Task instructions: Write again exactly the lines in the listing below, starting at the line with "pinky tip: (234, 232)" and ending at the line with "index dip: (84, 101)", both included. Pictures are not copied.

Data for this exercise:
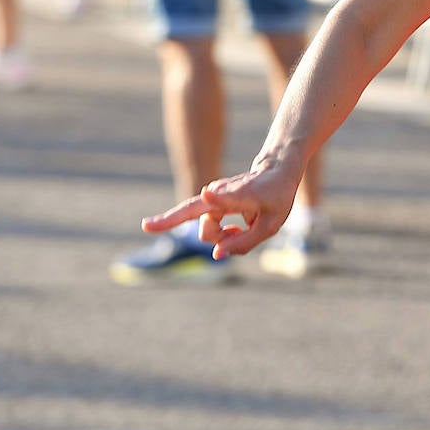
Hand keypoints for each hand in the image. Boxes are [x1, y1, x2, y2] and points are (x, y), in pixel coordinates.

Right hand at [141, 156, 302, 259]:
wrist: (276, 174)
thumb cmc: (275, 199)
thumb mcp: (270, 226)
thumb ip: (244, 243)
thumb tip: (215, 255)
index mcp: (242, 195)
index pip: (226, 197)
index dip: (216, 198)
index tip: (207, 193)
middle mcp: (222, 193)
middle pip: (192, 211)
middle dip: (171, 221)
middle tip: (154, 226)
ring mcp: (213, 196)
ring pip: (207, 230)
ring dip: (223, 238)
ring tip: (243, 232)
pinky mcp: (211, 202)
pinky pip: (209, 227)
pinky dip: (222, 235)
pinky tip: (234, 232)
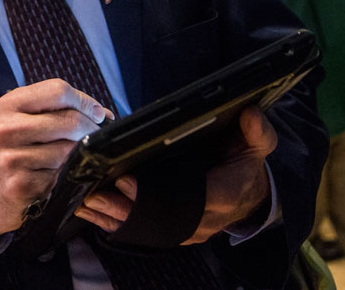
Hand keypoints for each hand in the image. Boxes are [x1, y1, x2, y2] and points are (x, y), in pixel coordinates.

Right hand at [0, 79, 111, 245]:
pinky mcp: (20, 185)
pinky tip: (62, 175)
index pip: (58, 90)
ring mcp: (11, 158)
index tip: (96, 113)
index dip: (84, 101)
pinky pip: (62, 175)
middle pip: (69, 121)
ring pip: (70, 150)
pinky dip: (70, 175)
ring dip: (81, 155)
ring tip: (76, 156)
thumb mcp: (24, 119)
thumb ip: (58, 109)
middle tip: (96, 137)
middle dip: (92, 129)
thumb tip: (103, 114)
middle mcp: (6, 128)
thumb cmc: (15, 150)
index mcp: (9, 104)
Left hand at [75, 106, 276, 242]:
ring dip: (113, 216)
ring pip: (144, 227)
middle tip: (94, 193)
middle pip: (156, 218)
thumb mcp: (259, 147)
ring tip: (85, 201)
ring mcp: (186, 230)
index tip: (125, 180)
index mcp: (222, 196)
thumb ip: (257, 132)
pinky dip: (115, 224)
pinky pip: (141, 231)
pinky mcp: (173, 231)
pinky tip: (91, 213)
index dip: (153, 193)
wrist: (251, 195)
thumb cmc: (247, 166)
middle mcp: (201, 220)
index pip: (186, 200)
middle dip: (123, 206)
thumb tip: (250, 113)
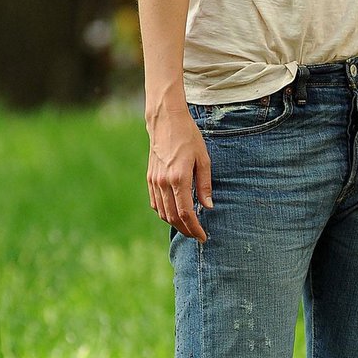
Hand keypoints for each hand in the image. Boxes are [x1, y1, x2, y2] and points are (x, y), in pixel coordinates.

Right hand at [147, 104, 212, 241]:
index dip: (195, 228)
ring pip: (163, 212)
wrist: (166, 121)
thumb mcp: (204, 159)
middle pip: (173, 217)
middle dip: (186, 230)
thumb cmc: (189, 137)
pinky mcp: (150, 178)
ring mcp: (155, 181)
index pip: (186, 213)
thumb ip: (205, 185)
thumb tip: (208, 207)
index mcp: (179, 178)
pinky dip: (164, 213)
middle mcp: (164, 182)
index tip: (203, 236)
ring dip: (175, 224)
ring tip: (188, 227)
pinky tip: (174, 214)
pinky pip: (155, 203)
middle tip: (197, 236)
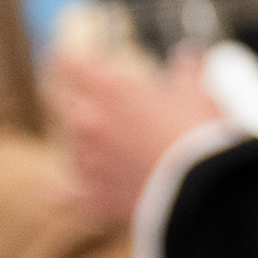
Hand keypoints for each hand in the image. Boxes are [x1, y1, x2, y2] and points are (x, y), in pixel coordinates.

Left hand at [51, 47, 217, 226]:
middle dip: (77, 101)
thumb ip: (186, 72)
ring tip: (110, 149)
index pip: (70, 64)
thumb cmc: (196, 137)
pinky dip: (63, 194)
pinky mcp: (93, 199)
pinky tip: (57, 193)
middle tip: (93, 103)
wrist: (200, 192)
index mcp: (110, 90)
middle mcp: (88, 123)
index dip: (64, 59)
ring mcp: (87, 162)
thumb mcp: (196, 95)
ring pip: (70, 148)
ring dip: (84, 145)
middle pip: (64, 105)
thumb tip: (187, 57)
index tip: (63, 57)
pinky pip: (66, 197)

* * *

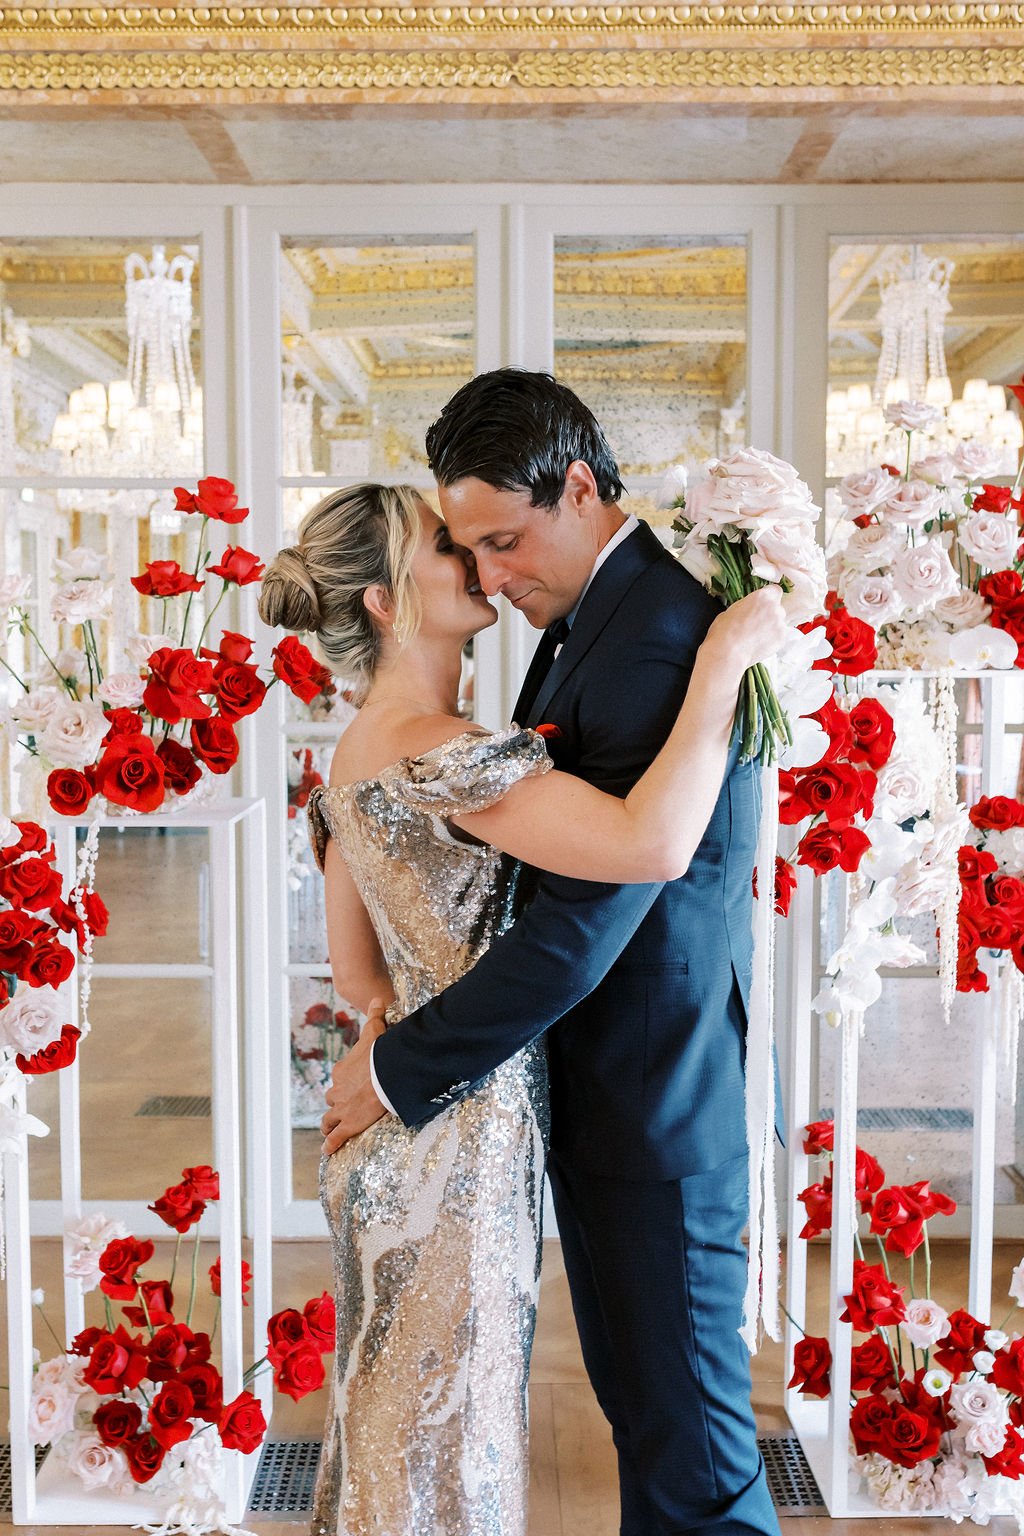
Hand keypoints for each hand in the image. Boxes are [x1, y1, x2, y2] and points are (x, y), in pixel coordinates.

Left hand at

Solved exercise:
pinky tip: (234, 232)
Hand keypoints for each hand in the image. Boxes are [x1, y1, x2, y2] and points are (x, y), in pixel coordinates.

Right hand at [0, 79, 111, 245]:
pinky mcp: (20, 185)
pinky tip: (62, 175)
index pip: (58, 90)
ring mcp: (11, 158)
index tip: (96, 113)
index dip: (84, 101)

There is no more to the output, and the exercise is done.